Capricho De Un Fantasma - Arlene Sabaris 2 стр.


Café en mano, subieron a la mezzanina, a la cual se accedía desde la sala y, tras ver las hamacas, pensó que ese era su lugar favorito en la casa, hasta que recordó que aún debía enviar aquel informe… Sus pensamientos de plácido descanso se esfumaron en un santiamén. Le agradeció el café y le dijo que debía trabajar. Bajaron las escaleras en silencio y al llegar al salón, Andrés se sentó en el sofá y tomó el control del televisor.

— ¿Quieres que te avise para salir a cenar? Marilú se marcha a las seis de la tarde —dijo Andrés, refiriéndose a la chica encargada de la cocina.

—Sí, claro. Espero terminar este informe pronto —respondió Virginia mirando su reloj, que ya marcaba las tres de la tarde.

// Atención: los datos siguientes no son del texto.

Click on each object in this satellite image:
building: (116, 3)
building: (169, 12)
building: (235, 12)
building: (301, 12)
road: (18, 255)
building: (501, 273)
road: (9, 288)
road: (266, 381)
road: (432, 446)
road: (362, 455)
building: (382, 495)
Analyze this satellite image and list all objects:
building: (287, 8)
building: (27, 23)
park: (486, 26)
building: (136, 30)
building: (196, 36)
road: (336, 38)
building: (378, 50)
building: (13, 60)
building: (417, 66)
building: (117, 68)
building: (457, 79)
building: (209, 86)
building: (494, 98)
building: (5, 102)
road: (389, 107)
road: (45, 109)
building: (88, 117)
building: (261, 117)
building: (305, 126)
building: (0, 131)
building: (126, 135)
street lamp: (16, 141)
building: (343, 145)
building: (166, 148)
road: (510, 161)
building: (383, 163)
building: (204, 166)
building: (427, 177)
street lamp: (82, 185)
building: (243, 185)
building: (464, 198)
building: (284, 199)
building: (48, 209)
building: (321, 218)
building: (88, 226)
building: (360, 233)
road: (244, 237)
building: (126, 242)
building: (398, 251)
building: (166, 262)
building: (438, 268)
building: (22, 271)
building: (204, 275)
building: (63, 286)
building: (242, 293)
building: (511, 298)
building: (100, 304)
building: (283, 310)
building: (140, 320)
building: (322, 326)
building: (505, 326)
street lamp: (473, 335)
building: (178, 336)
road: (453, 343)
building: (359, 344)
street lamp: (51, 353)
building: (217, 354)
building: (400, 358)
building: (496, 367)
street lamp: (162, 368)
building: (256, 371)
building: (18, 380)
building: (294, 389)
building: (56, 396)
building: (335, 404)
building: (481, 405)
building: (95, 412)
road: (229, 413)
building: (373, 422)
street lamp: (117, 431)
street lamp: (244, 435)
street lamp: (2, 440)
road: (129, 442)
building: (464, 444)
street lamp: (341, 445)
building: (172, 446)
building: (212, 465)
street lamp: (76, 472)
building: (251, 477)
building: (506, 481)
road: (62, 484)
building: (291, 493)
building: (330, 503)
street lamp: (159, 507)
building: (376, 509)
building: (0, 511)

Se marchó al cuarto, café en mano. Al entrar, buscó su computadora y un lugar para colocarla. Divisó un escritorio blanco donde reposaban una máquina de café eléctrica que no había visto antes, además de café y tés variados listos para preparar y dos tazas de fina porcelana a juego con el papel tapiz primaveral de la habitación. Definitivamente este lugar había sido decorado por y para una mujer. Terminó de beber su café, encendió la computadora, comenzó a escribir y se sirvió su primera taza de té de menta.

Capítulo 4

Una leve sonrisa se dibujó en su rostro cuando escuchó la noticia de la boda. Siempre había apreciado a Iveth y sabía cuánto había sufrido en su primer matrimonio; su amistad había durado ya muchos años. Se habían conocido en la agencia de viajes donde primero habían sido compañeros y de la que ella ahora era gerente general. Fue en esa agencia de viajes donde él había visto a Virginia por primera vez hacía poco más de diez años. La recordaba con el cabello negro y corto bordeando sus hombros, un traje sastre gris y su voz melodiosa preguntando si podía por favor decirle dónde estaba la oficina de Iveth Castillo. Ese día él se ofreció a conducirla con la amabilidad típica de un caballero educado en Quebec y la acompañó hasta que, una vez con Iveth, ella los presentó. Algo pasó ese día, pues el resto de la tarde no pudo evitar pensar en ella un par de veces, aún no sabía por qué. Ahora, tantos años después, seguía pasando lo mismo…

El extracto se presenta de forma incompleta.